The San Diego Sector encompasses 56,831 square miles including 931 miles of coastal border from the California border with Mexico north to Oregon. San Diego Sector's primary operational area of responsibility consists of 7,000 square miles including 60 linear miles of international boundary with Mexico and 114 coastal border miles along the Pacific Ocean. The San Diego Sector encompasses coastal beaches and expansive mesas that lead to coastal and inland mountains, rugged canyons, and high desert. Directly south of San Diego lie the Mexican cities of Tijuana and Tecate, Baja California, which have a combined population of more than four and a half million people.
During the seventies, illegal alien traffic steadily increased, rising to more than 100,000 in 1973 and more than 250,000 by 1976. In 1986, the sector recorded its highest number of apprehensions in a single year-more than 628,000.
Although the smallest Border Patrol sector geographically, San Diego Sector was the busiest sector for illegal entries, accounting for more than 40 percent of nationwide apprehensions in the early nineties. For decades, this area was the preferred corridor for illegal entries due to the highly populated neighborhoods north and south of the border. The region gained national attention with the inception of Operation Gatekeeper on October 1, 1994, an initiative that aimed to restore integrity and safety at the Nation's busiest border. The former Immigration and Naturalization Service, the U.S. Attorney for the Southern District of California, and the Executive Office for Immigration Review committed unprecedented resources and implemented innovative strategies to reverse decades of neglect along the San Diego border.
As a result, illegal entries were reduced by approximately 75 percent over the next few years to a more manageable level in the late 1990s. San Diego Sector was then able to concentrate on other areas, such as establishing the Border Safety Initiative (BSI). In 1998, the BSI was initiated, a multi-faceted border safety campaign designed to reduce injuries and prevent fatalities along the border.
Over the course of the last four decades, San Diego Sector has created a variety of specialty units that further the mission of the U.S. Border Patrol.
- 1979-Horse Patrol
- 1984-REACT (now named San Diego Sector Border Patrol Tactical Unit -BORTAC)
- 1992-Marine Interdiction Unit (now led by CBP's Office of Air & Marine)
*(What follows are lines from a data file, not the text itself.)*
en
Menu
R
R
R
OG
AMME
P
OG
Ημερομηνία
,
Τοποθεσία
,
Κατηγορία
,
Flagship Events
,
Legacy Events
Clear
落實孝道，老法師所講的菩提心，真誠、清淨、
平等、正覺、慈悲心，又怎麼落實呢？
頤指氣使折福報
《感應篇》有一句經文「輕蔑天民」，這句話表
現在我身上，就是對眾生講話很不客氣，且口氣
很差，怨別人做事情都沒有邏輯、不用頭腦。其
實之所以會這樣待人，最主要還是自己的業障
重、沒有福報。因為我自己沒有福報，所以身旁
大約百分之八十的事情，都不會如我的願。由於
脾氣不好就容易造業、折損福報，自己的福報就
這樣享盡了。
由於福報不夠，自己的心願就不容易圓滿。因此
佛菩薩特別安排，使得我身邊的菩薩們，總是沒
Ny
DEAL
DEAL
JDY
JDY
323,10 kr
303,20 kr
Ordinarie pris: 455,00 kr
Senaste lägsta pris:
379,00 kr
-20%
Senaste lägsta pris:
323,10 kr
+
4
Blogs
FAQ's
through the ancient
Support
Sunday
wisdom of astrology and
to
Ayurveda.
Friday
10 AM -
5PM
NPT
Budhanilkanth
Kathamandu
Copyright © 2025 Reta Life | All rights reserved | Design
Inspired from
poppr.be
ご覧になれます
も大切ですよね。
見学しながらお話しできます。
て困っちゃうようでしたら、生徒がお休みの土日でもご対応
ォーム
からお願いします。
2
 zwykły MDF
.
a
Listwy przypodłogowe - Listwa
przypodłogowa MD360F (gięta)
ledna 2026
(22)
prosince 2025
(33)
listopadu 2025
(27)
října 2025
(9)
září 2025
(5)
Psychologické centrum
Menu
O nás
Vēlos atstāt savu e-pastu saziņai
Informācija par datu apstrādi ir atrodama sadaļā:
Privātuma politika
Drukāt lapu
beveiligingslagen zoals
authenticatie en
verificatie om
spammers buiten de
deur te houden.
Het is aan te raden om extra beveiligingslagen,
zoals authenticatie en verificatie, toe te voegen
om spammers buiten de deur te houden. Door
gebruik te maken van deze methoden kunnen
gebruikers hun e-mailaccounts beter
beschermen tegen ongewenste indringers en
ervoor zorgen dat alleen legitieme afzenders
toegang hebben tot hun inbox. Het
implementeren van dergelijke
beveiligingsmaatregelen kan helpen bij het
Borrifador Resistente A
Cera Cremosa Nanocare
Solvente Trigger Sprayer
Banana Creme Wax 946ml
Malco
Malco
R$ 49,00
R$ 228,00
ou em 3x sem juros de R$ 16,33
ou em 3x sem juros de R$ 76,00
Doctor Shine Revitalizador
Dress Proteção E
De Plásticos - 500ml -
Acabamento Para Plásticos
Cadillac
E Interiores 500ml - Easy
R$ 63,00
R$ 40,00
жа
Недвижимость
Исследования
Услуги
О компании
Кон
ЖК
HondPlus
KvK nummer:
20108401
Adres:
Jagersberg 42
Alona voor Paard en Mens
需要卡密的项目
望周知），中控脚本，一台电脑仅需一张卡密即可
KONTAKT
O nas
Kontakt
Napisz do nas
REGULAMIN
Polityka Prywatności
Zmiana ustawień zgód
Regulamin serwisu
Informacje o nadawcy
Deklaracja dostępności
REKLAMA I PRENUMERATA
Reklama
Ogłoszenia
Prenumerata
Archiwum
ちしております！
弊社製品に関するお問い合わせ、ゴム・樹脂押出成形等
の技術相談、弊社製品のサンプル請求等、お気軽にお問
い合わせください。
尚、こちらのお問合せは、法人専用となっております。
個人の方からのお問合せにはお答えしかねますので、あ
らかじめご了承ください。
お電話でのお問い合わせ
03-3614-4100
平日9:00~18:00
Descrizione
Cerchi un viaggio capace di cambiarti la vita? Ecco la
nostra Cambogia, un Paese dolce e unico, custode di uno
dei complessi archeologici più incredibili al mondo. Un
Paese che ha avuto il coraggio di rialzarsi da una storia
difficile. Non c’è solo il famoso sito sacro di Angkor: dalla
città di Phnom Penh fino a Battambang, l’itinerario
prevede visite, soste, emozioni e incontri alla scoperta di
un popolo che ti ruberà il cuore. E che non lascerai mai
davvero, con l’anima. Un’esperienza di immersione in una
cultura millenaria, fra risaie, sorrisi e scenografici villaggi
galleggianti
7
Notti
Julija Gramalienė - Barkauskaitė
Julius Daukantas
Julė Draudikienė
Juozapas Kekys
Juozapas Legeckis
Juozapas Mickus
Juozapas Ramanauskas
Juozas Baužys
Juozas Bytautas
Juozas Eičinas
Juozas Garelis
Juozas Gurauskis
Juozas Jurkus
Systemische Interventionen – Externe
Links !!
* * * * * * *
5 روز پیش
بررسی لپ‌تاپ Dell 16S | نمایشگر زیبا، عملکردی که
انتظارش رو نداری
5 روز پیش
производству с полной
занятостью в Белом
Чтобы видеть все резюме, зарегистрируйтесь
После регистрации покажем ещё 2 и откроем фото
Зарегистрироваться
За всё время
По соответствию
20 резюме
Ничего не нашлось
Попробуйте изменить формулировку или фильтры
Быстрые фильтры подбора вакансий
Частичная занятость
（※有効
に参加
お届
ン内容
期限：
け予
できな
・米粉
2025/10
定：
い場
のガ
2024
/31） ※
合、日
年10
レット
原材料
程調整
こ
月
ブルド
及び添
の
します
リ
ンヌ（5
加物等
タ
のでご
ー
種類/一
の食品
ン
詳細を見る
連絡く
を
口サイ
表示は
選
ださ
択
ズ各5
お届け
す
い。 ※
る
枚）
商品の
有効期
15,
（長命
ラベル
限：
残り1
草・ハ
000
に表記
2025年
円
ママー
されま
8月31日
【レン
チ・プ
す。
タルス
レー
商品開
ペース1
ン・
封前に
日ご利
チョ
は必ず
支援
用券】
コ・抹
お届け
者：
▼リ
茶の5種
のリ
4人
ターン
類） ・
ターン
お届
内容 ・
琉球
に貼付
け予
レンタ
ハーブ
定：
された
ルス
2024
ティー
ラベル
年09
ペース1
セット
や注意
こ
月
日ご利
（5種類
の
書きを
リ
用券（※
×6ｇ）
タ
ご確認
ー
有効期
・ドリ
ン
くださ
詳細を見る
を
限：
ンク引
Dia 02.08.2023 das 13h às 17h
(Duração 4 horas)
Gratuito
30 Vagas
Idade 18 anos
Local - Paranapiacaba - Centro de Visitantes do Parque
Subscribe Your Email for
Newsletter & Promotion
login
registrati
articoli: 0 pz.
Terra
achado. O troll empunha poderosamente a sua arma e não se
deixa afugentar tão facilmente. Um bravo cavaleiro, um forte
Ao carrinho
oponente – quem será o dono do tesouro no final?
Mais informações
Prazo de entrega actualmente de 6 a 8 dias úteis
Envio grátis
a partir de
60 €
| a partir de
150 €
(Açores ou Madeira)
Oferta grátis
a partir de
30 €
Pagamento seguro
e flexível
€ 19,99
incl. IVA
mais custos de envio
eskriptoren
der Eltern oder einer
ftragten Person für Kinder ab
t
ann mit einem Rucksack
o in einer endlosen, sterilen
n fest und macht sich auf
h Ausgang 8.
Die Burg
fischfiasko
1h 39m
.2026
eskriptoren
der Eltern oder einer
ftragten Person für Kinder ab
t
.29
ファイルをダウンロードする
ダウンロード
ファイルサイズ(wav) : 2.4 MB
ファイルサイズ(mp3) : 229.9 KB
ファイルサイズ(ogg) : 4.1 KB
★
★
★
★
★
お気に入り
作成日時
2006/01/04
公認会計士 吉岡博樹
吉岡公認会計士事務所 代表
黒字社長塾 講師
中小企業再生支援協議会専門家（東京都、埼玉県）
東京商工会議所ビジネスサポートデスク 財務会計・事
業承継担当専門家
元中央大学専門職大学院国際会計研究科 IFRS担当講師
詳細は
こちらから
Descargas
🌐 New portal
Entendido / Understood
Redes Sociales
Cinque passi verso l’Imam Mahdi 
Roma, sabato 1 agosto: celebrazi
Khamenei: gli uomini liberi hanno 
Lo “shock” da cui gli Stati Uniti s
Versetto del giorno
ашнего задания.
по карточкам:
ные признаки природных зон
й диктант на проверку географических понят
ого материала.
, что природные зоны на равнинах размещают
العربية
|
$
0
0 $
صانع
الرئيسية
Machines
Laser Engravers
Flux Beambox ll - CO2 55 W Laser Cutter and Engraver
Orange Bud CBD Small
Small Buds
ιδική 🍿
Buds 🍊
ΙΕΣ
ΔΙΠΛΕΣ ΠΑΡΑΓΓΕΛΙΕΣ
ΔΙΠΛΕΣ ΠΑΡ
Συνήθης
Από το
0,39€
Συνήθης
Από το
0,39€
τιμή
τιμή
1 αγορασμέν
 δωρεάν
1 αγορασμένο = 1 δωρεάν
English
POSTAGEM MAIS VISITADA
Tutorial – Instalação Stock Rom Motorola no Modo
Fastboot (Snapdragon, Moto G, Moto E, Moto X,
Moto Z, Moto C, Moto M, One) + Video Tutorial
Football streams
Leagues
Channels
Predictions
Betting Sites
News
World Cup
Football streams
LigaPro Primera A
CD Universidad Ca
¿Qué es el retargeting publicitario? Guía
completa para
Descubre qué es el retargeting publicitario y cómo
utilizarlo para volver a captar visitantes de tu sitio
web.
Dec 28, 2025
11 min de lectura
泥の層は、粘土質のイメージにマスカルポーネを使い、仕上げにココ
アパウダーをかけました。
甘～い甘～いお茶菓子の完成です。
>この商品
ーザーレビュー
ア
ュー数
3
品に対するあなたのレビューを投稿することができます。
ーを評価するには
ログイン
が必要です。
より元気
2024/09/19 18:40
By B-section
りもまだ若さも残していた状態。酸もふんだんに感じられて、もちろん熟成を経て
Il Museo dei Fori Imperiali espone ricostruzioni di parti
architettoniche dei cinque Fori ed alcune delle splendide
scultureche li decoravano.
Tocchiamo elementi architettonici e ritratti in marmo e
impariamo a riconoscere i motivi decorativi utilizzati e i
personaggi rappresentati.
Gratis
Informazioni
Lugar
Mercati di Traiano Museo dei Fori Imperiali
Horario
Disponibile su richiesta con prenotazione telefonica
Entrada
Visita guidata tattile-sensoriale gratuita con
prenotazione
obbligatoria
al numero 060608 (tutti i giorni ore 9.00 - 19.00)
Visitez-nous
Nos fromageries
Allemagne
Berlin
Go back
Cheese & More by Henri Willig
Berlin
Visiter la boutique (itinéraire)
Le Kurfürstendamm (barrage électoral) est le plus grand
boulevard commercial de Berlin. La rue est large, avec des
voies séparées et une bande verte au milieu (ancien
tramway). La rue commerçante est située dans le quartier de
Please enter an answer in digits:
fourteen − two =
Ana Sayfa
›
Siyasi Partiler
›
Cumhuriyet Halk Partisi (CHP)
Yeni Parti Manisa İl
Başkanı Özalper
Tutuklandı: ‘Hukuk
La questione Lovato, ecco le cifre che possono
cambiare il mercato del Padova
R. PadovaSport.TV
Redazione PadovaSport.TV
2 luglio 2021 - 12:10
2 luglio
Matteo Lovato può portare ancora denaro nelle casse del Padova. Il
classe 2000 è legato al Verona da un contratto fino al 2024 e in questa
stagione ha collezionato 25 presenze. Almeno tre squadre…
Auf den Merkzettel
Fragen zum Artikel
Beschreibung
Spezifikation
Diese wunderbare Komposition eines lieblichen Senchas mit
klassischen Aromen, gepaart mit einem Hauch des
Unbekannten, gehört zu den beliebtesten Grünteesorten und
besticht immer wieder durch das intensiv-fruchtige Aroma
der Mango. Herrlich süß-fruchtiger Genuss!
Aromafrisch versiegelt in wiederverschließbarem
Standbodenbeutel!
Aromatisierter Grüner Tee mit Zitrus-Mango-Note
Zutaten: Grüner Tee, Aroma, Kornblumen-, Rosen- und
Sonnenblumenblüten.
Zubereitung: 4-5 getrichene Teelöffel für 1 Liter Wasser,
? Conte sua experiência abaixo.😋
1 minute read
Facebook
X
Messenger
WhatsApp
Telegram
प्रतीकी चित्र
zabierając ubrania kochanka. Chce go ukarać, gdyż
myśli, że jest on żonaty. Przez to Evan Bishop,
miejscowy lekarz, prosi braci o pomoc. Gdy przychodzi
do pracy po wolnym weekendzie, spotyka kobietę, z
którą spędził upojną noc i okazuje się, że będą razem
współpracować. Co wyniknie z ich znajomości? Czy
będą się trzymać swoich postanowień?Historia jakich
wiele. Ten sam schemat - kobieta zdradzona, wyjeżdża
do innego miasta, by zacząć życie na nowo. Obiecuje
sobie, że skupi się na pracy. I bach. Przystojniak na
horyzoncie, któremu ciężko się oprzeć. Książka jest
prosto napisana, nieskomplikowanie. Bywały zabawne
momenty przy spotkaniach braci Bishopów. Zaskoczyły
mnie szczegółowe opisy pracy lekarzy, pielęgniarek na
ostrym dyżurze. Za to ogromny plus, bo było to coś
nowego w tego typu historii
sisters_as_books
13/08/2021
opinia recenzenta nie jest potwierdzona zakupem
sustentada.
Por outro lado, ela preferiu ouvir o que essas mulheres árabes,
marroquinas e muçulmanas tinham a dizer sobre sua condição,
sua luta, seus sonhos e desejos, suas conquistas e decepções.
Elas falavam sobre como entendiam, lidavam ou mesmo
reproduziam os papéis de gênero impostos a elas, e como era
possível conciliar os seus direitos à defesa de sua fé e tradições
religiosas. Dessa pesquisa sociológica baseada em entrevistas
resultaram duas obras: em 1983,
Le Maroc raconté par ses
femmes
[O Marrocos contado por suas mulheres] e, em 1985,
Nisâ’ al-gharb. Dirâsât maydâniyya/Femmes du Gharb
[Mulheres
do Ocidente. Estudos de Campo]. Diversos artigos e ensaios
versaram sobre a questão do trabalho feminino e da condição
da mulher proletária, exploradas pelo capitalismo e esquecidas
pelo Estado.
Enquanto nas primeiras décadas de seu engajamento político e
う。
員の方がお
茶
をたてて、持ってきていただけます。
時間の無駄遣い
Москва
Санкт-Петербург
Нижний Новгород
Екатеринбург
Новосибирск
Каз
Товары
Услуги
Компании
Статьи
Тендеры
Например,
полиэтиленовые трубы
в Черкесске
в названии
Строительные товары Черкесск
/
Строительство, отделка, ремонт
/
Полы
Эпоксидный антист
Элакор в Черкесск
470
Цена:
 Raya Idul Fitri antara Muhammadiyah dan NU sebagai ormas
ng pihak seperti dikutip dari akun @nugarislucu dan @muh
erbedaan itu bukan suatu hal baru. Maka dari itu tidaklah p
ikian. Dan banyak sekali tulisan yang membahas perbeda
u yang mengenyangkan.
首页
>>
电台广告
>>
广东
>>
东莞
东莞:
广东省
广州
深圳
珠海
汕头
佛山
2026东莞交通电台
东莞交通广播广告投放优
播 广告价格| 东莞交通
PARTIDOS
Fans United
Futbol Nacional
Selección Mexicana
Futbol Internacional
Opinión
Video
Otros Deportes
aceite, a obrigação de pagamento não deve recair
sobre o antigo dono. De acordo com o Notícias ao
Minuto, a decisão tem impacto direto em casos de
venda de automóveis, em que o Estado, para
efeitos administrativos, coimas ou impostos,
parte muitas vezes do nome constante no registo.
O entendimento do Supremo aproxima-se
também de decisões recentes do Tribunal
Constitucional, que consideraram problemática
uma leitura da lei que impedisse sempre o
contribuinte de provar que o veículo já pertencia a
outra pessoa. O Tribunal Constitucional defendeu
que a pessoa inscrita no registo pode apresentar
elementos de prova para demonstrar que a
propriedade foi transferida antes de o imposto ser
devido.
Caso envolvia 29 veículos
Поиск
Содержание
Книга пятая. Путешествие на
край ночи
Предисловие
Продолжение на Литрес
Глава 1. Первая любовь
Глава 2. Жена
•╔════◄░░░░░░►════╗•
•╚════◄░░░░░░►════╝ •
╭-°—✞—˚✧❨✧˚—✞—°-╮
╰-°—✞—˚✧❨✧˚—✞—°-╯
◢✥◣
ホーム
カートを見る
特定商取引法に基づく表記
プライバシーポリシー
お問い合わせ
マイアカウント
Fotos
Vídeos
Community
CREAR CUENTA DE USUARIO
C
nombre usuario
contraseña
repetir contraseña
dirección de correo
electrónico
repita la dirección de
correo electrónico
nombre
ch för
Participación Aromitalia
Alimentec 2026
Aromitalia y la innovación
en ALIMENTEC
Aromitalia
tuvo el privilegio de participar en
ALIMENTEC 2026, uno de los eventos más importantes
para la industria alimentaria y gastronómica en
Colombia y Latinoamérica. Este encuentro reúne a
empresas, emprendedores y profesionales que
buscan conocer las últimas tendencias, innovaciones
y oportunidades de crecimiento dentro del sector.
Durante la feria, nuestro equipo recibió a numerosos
- 1998-BORSTAR (Border Patrol Search, Trauma and Rescue team)
- 2003-Air Mobile Unit (recently merged into Mobile Response Team)
- 2005-Smuggling Interdiction Group (SIG)- consolidated a variety of special-purpose enforcement units in the areas of smuggling interdiction, investigation, and intelligence
The nationwide expansion of BORSTAR has resulted in thousands of rescues and related search and rescue operations that saved lives. BORSTAR also provides bi-national training in basic search and rescue techniques to foreign law enforcement officials to further enhance safety along the immediate border area. The creation of SIG has enhanced overall enforcement efforts and provided an improved functional liaison with U.S. Immigration and Customs Enforcement and other law enforcement entities.
In October 2009, Campaign Stronghold was implemented as a strategy based on focused terrain denial and targeted enforcement geared toward disrupting, dismantling, and defeating targeted transnational criminal organizations. Border Patrol agents made a total of 42,447 apprehensions in San Diego Sector in Fiscal Year 2011. This marks a significant decline resulting in the lowest yearly recorded total since 1969.
Today, San Diego Sector is focused on addressing the continuously changing tactics of transnational criminal organizations. Due to increased land border security, transnational criminal organizations have shifted their illegal activities to include the aerial, subterranean, and maritime domains. In order to effectively protect America's borders, Border Patrol agents conduct their enforcement duties on foot, horseback, and mountain bikes, and utilize various types of vehicles including all-terrain vehicles.
With the increase in smuggling activity in recent years along Southern California's coastal borders, additional Border Patrol agents have been assigned to combat the maritime smuggling of humans and drugs. As a result, San Diego Sector's Primary Operational Domain has increased from 91 coastal border miles to 114. To ensure seamless enforcement, the San Diego Sector Chief Patrol Agent has tactical control of all CBP Office of Air and Marine assets. This ensures that the mission of securing the border on land, along the coast, and in the air is a comprehensive, all-inclusive process.
Today's complex threats are being addressed through intelligence driven operations, as well as through integrated and collaborative operational planning and execution with other Customs and Border Protection agencies. Moreover, San Diego Sector has enhanced its strategic partnerships with other Federal, state, and local law enforcement agencies. In addition, San Diego Sector has dedicated its resources to the California Corridor Campaign and implementation of the 2012-2016 Border Patrol Strategic Plan. These sophisticated strategies focus on collaboration with strategic law enforcement partners and taking a risk-based approach to securing the border. These strategies also ensure a continued investment into strengthening the U.S. Border Patrol through training of personnel, enhancement of technology, and the expansion of inter-agency cooperation.